### TO DO
Please output, exactly and without pictures, the lines from the opening of the listing below through the line containing "Service, and help", both included.

### INPUT RECORDS
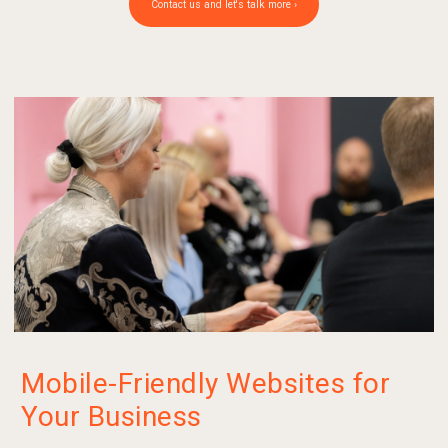
Contact us and let's talk more ›
Mobile-Friendly Websites for
Your Business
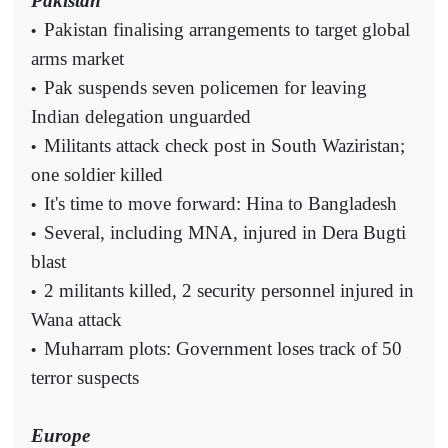
Pakistan
Pakistan finalising arrangements to target global
•
arms market
Pak suspends seven policemen for leaving
•
Indian delegation unguarded
Militants attack check post in South Waziristan;
•
one soldier killed
It's time to move forward: Hina to Bangladesh
•
Several, including MNA, injured in Dera Bugti
•
blast
2 militants killed, 2 security personnel injured in
•
Wana attack
Muharram plots: Government loses track of 50
•
terror suspects
Europe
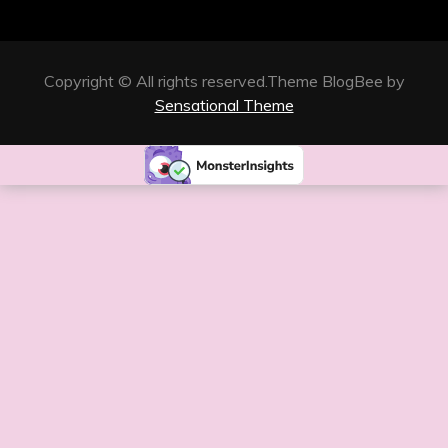
Copyright © All rights reserved.Theme BlogBee by
Sensational Theme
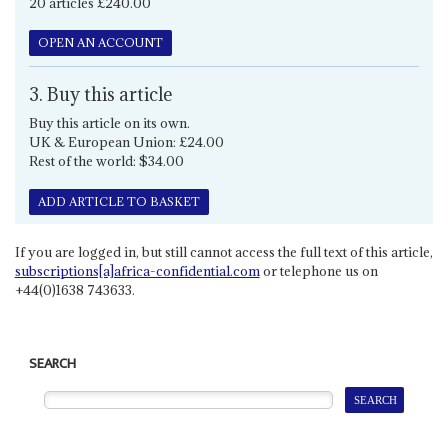
20 articles £240.00
OPEN AN ACCOUNT
3. Buy this article
Buy this article on its own.
UK & European Union: £24.00
Rest of the world: $34.00
ADD ARTICLE TO BASKET
If you are logged in, but still cannot access the full text of this article,
subscriptions[a]africa-confidential.com
or telephone us on
+44(0)1638 743633.
SEARCH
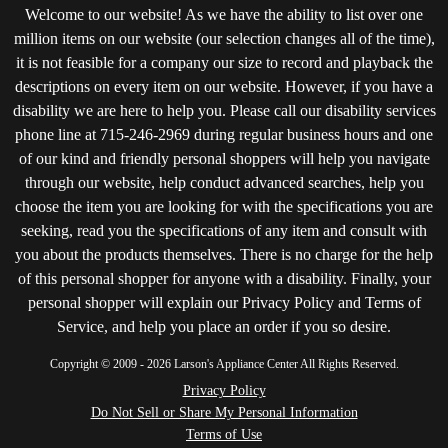
Welcome to our website! As we have the ability to list over one
million items on our website (our selection changes all of the time),
it is not feasible for a company our size to record and playback the
descriptions on every item on our website. However, if you have a
disability we are here to help you. Please call our disability services
phone line at 715-246-2969 during regular business hours and one
of our kind and friendly personal shoppers will help you navigate
through our website, help conduct advanced searches, help you
choose the item you are looking for with the specifications you are
seeking, read you the specifications of any item and consult with
you about the products themselves. There is no charge for the help
of this personal shopper for anyone with a disability. Finally, your
personal shopper will explain our Privacy Policy and Terms of
Service, and help you place an order if you so desire.
Copyright © 2009 - 2026 Larson's Appliance Center All Rights Reserved.
Privacy Policy
Do Not Sell or Share My Personal Information
Terms of Use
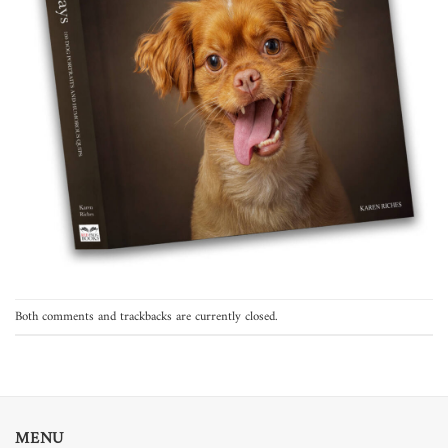
Both comments and trackbacks are currently closed.
MENU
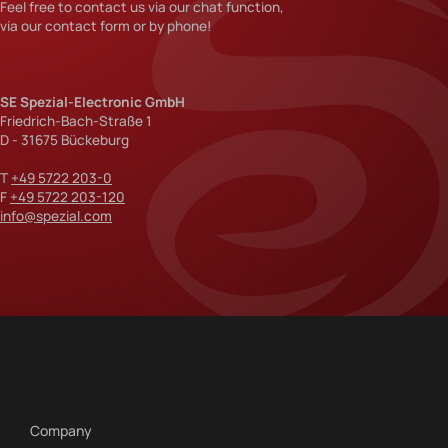
Feel free to contact us via our chat function,
via our contact form or by phone!
SE Spezial-Electronic GmbH
Friedrich-Bach-Straße 1
D - 31675 Bückeburg
T
+49 5722 203-0
F
+49 5722 203-120
info@spezial.com
Company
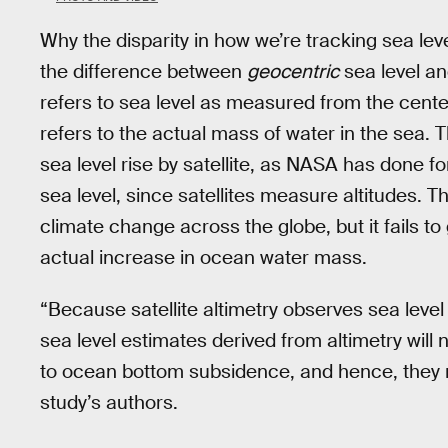
Why the disparity in how we’re tracking sea 
the difference between
geocentric
sea level a
refers to sea level as measured from the center
refers to the actual mass of water in the sea. 
sea level rise by satellite, as NASA has done f
sea level, since satellites measure altitudes. Thi
climate change across the globe, but it fails 
actual increase in ocean water mass.
“Because satellite altimetry observes sea leve
sea level estimates derived from altimetry wil
to ocean bottom subsidence, and hence, they 
study’s authors.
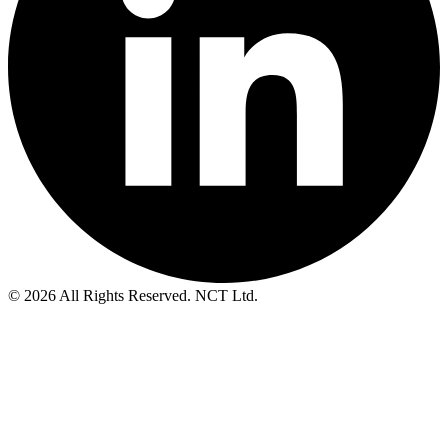
© 2026 All Rights Reserved. NCT Ltd.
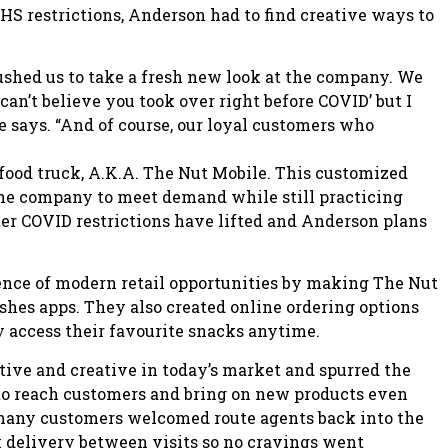
 restrictions, Anderson had to find creative ways to
ushed us to take a fresh new look at the company. We
an’t believe you took over right before COVID’ but I
 says. “And of course, our loyal customers who
ood truck, A.K.A. The Nut Mobile. This customized
the company to meet demand while still practicing
ter COVID restrictions have lifted and Anderson plans
nce of modern retail opportunities by making The Nut
shes apps. They also created online ordering options
y access their favourite snacks anytime.
ve and creative in today’s market and spurred the
 to reach customers and bring on new products even
, many customers welcomed route agents back into the
ck delivery between visits so no cravings went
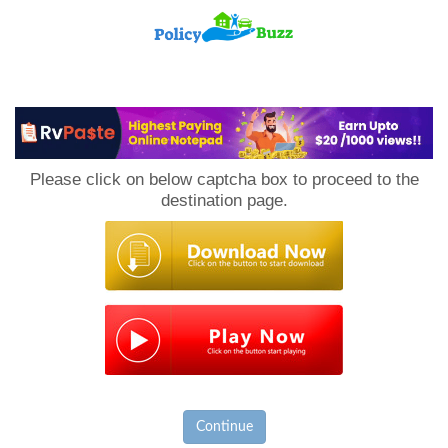
PolicyBuzz
Please click on below captcha box to proceed to the
destination page.
Continue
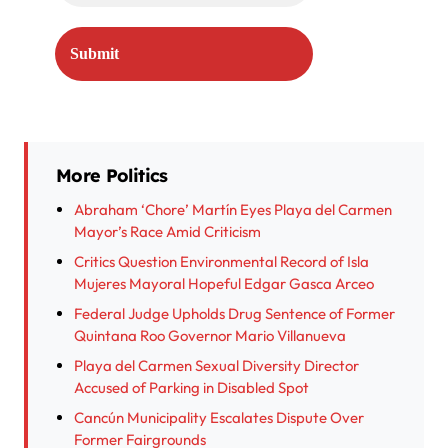
More Politics
Abraham ‘Chore’ Martín Eyes Playa del Carmen
Mayor’s Race Amid Criticism
Critics Question Environmental Record of Isla
Mujeres Mayoral Hopeful Edgar Gasca Arceo
Federal Judge Upholds Drug Sentence of Former
Quintana Roo Governor Mario Villanueva
Playa del Carmen Sexual Diversity Director
Accused of Parking in Disabled Spot
Cancún Municipality Escalates Dispute Over
Former Fairgrounds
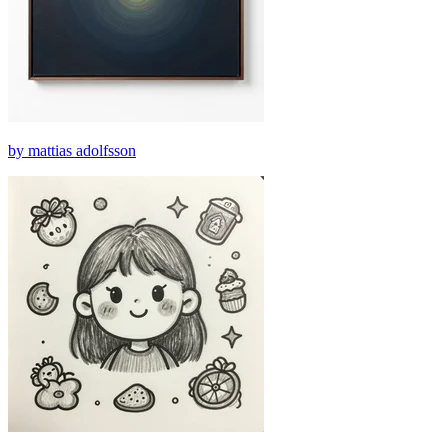
by mattias adolfsson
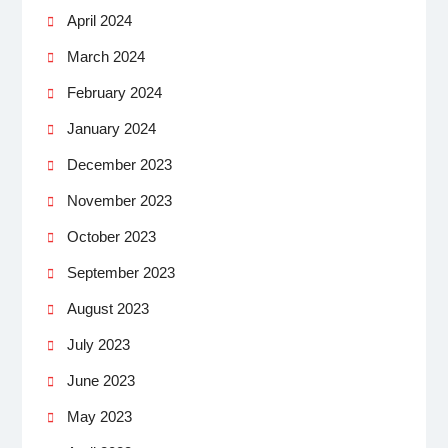
April 2024
March 2024
February 2024
January 2024
December 2023
November 2023
October 2023
September 2023
August 2023
July 2023
June 2023
May 2023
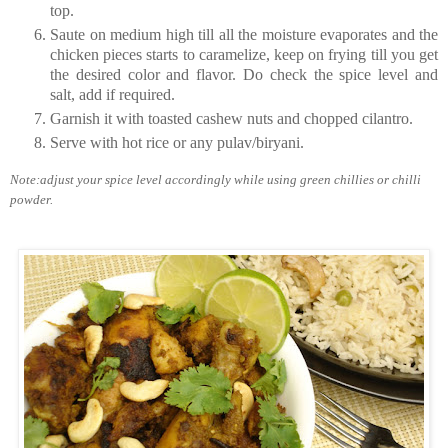
top.
Saute on medium high till all the moisture evaporates and the
chicken pieces starts to caramelize, keep on frying till you get
the desired color and flavor. Do check the spice level and
salt, add if required.
Garnish it with toasted cashew nuts and chopped cilantro.
Serve with hot rice or any pulav/biryani.
Note:adjust your spice level accordingly while using green chillies or chilli
powder.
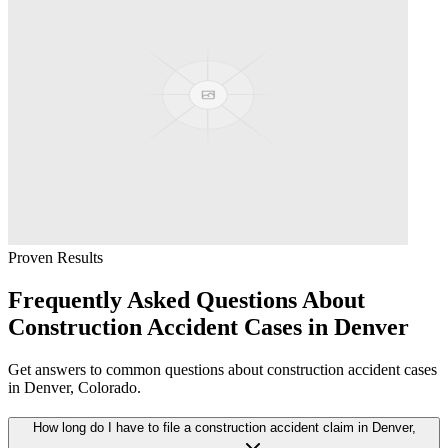
Proven Results
Frequently Asked Questions About
Construction Accident
Cases in
Denver
Get answers to common questions about
construction accident
cases
in
Denver
, Colorado.
How long do I have to file a construction accident claim in Denver,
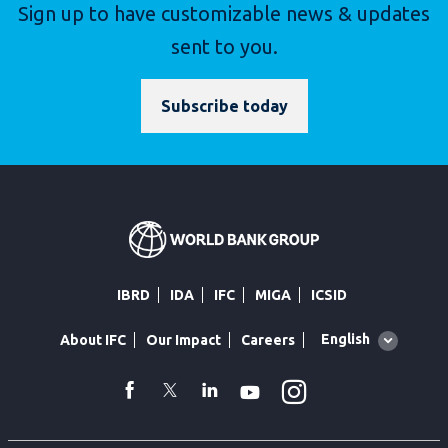
Sign up to have customizable news & updates
sent to you.
Subscribe today
IBRD
IDA
IFC
MIGA
ICSID
Global
English
About IFC
Our Impact
Careers
language
toggler
Instagram
WhatsApp
facebook
Twitter
Linkedin
Youtube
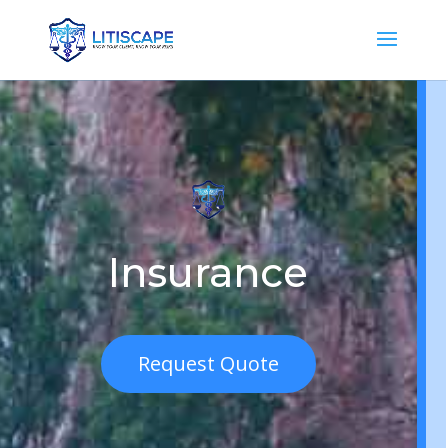
Insurance
Request Quote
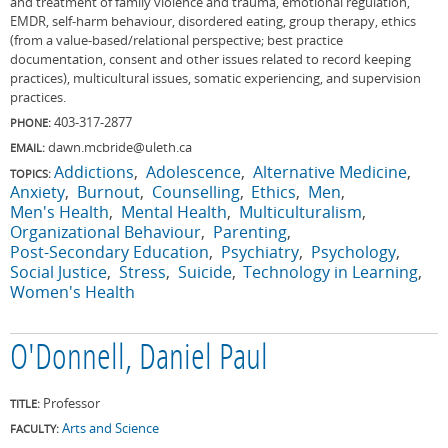
and treatment of family violence and trauma, emotional regulation,
EMDR, self-harm behaviour, disordered eating, group therapy, ethics
(from a value-based/relational perspective; best practice
documentation, consent and other issues related to record keeping
practices), multicultural issues, somatic experiencing, and supervision
practices.
403-317-2877
PHONE:
dawn.mcbride@uleth.ca
EMAIL:
Addictions
Adolescence
Alternative Medicine
TOPICS:
Anxiety
Burnout
Counselling
Ethics
Men
Men's Health
Mental Health
Multiculturalism
Organizational Behaviour
Parenting
Post-Secondary Education
Psychiatry
Psychology
Social Justice
Stress
Suicide
Technology in Learning
Women's Health
O'Donnell, Daniel Paul
Professor
TITLE:
Arts and Science
FACULTY:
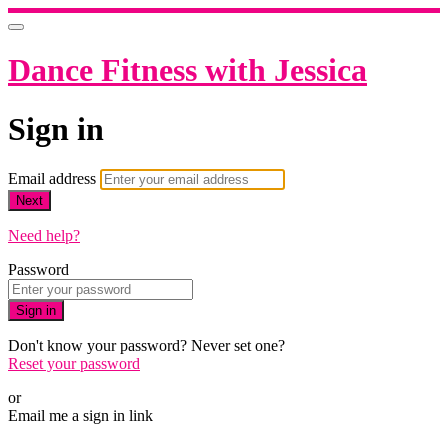
Dance Fitness with Jessica
Sign in
Email address
Next
Need help?
Password
Sign in
Don't know your password? Never set one?
Reset your password
or
Email me a sign in link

### SOLUTION BELOW
Contact us and let's talk more ›
Mobile-Friendly Websites for
Your Business
Pakistan
Pakistan finalising arrangements to target global
•
arms market
Pak suspends seven policemen for leaving
•
Indian delegation unguarded
Militants attack check post in South Waziristan;
•
one soldier killed
It's time to move forward: Hina to Bangladesh
•
Several, including MNA, injured in Dera Bugti
•
blast
2 militants killed, 2 security personnel injured in
•
Wana attack
Muharram plots: Government loses track of 50
•
terror suspects
Europe
Copyright © All rights reserved.Theme BlogBee by
Sensational Theme
20 articles £240.00
OPEN AN ACCOUNT
3. Buy this article
Buy this article on its own.
UK & European Union: £24.00
Rest of the world: $34.00
ADD ARTICLE TO BASKET
If you are logged in, but still cannot access the full text of this article,
subscriptions[a]africa-confidential.com
or telephone us on
+44(0)1638 743633.
SEARCH
Welcome to our website! As we have the ability to list over one
million items on our website (our selection changes all of the time),
it is not feasible for a company our size to record and playback the
descriptions on every item on our website. However, if you have a
disability we are here to help you. Please call our disability services
phone line at 715-246-2969 during regular business hours and one
of our kind and friendly personal shoppers will help you navigate
through our website, help conduct advanced searches, help you
choose the item you are looking for with the specifications you are
seeking, read you the specifications of any item and consult with
you about the products themselves. There is no charge for the help
of this personal shopper for anyone with a disability. Finally, your
personal shopper will explain our Privacy Policy and Terms of
Service, and help you place an order if you so desire.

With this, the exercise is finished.